I'll try to say it in a different way:
The lzip author wants people to switch to his program (or use it in addition to 
others).
It is *his* burden to convince those people.
How do you convince people about technical matters?
IMHO, by publishing good code and not by writing emails or web pages.
And if there is good code that people find useful,
then the natural progression is for some community to form.
And an active community of means that there's actively on mailing lists
(or the likes of stack overflow), and some existing peripheral projects
(for example, binding in programming languages).

I'm sorry but I don't see a lot of that, and that's another red flag for me 
(considering that the project existed for at least 6 years).





> Back to 2008[1], it is not the coreutils
> project who has been distributing coreutils using the old lzma utils?.
> The old lzma utils was really really bad...
> 
> [1] http://ftp.gnu.org/gnu/coreutils/

And indeed, was quickly abandoned.

So you can surely understand why scrutiny of future programs is a Good Thing.

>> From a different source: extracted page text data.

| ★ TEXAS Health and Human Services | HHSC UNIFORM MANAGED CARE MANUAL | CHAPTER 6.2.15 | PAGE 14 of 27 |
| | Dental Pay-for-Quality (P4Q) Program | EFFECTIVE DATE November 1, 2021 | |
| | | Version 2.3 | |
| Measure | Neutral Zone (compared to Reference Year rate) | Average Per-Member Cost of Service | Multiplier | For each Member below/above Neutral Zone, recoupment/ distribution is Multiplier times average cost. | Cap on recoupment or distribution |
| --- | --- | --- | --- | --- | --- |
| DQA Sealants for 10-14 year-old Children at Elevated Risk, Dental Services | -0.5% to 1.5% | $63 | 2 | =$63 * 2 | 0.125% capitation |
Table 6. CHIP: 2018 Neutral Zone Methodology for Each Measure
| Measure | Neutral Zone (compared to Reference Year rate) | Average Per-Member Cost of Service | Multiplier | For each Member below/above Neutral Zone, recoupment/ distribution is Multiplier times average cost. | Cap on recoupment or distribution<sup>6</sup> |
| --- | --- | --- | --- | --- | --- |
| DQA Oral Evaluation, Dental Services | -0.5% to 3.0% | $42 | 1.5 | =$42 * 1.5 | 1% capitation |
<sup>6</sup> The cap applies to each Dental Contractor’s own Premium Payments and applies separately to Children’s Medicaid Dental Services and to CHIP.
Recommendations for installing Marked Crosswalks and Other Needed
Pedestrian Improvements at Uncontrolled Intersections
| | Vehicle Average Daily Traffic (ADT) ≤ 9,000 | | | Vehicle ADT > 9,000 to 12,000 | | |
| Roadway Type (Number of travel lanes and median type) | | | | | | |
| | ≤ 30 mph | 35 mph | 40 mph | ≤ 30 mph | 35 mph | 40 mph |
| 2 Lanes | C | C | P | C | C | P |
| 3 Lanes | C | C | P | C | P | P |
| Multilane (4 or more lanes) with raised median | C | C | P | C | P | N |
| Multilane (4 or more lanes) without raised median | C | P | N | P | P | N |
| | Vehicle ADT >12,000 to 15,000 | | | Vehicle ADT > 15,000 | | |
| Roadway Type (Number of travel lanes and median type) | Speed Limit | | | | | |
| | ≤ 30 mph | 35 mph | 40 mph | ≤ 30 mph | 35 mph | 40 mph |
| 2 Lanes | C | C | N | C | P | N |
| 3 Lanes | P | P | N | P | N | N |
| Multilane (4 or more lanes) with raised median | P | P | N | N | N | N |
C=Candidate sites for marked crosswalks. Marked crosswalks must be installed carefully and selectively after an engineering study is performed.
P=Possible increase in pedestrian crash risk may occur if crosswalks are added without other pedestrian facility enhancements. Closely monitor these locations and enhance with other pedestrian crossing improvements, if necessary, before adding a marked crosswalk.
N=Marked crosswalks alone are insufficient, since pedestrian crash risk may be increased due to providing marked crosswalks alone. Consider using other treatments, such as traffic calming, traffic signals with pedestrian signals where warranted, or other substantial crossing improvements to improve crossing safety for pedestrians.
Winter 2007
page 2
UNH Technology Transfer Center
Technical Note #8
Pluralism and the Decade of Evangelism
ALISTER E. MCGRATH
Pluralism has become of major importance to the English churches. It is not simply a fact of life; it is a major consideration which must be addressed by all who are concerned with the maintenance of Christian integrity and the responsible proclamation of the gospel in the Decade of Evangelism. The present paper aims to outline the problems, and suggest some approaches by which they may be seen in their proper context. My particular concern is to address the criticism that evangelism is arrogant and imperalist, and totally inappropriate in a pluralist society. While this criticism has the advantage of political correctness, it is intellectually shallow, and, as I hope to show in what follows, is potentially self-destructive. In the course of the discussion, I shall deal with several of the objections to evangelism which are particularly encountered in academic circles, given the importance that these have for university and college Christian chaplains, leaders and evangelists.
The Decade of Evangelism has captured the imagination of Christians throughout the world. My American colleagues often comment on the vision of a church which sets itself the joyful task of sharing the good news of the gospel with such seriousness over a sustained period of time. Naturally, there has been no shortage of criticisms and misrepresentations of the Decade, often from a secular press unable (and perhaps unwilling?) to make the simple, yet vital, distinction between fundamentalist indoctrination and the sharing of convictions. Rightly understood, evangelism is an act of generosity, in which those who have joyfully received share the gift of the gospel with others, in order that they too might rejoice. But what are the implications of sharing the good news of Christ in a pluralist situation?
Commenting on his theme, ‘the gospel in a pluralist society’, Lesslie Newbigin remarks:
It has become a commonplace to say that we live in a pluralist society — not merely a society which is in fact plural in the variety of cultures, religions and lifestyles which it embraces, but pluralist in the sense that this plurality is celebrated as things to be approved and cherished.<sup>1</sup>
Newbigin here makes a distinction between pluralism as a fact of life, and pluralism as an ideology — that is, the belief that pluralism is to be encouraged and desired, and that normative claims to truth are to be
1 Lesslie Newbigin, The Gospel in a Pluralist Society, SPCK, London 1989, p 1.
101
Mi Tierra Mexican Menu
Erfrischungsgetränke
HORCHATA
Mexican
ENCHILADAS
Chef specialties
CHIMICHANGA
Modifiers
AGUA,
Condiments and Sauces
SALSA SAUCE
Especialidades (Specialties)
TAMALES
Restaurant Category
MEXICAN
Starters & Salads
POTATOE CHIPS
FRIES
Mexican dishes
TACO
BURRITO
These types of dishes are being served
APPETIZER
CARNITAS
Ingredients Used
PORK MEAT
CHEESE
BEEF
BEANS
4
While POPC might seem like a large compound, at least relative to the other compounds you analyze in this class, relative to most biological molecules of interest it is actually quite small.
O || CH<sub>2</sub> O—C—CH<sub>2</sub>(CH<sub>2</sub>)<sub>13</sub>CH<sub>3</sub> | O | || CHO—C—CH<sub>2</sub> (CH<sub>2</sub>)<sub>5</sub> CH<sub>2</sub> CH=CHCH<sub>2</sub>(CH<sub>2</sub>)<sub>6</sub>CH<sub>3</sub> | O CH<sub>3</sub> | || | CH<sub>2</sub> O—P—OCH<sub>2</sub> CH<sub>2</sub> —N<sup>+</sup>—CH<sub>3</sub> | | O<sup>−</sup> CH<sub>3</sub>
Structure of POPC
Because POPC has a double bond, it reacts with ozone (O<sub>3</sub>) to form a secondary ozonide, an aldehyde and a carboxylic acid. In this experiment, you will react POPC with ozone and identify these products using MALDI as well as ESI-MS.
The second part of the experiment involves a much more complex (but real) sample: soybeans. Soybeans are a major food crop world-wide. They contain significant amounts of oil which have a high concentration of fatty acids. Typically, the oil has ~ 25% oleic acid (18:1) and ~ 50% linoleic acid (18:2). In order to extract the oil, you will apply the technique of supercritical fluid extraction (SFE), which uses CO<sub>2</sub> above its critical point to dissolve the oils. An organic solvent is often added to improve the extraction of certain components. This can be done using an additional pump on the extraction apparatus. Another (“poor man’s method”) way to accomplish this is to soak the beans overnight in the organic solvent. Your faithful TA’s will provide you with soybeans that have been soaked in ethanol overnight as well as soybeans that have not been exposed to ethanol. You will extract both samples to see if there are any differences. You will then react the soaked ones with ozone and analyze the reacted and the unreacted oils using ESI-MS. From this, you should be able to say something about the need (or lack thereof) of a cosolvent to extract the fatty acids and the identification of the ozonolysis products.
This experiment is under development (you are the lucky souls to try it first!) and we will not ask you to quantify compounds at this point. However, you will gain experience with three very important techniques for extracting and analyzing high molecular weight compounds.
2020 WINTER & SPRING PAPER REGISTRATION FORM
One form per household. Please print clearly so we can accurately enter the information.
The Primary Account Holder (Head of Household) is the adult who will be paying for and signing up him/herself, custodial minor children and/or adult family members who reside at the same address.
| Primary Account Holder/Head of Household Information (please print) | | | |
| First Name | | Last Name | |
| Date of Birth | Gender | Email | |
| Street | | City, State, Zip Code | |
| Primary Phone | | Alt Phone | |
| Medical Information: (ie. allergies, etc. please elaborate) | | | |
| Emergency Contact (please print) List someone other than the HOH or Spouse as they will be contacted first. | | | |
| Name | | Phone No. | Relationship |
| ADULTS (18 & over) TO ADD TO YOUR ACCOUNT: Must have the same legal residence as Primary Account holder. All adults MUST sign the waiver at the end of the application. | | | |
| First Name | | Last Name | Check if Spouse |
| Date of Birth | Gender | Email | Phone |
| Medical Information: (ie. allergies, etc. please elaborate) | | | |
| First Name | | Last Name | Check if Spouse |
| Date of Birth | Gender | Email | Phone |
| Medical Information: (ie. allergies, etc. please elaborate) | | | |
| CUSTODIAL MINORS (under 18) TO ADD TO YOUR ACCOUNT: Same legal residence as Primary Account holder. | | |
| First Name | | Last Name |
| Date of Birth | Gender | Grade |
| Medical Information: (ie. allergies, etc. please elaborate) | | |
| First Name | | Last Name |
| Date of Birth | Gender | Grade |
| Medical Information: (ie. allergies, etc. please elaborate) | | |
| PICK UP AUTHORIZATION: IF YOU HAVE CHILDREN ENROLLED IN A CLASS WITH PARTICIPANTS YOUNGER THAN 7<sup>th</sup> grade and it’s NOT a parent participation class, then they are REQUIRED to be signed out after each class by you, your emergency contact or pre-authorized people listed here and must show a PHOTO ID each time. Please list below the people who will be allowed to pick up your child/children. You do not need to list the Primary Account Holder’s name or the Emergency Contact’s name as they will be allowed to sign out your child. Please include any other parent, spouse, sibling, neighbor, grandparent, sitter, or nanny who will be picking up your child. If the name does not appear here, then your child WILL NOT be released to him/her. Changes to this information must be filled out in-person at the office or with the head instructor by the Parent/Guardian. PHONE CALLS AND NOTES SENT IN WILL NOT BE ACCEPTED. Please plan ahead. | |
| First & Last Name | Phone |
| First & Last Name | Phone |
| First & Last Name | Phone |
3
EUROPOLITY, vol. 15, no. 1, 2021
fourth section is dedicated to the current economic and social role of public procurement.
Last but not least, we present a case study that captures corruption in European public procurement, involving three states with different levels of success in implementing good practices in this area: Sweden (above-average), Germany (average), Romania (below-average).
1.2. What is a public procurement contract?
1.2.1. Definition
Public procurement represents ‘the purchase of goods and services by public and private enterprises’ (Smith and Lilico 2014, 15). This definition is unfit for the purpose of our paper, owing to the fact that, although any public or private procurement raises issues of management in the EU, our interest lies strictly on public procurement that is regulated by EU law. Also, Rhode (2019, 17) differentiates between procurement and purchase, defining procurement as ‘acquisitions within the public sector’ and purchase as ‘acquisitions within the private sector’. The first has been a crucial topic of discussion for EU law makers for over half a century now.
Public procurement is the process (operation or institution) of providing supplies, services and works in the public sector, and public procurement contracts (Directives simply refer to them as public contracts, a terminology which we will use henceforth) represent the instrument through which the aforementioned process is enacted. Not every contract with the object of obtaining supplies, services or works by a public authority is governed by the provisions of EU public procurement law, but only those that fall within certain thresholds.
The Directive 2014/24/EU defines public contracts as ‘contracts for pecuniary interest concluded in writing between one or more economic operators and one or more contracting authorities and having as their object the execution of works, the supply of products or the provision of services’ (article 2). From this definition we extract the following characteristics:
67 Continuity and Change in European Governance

>>> The goal is to increase the chances of
>>> people being able to access coreutils' source code in 50 years time
>>> by choosing a better format.
>> 
>> I think it's a non-issue in this context.
>> 
>> [...] They will be able to do so even with gzip
>> and xz.
> 
> How?  If xz cannot verify the integrity of .xz files in busybox, check
> http://www.nongnu.org/lzip/lzip_benchmark.html for a use case.

Because checksums (e.g. shaX) and gpg signatures can be used to validate
the files way before the xz/gzip/lzip is even started.

>> meaning: the code is
>> high quality, well tested, well documented, easily installed, and
>> widely available).
> 
> It's not already the case?.  ;-)

No, at least not well tested (in a way that others can easily reproduce the 
testing).
I'm also not thrilled with the coding style,
but that's really a minor personal preference issue.



Look,
I'll repeat my point from my previous email:

I don't think the problem is technical.
I could very well be that lzip is technical superior to all other solutions.

To use an analogy from a different domain:
lzip's problem is marketing and adoption.
lzip is trying to compete in a crowded market,
offering a product that the users perceive as having
only marginal benefits.
Repeating "lzip is the best" without backing it up with actions
will not yield the desired results (IMHO).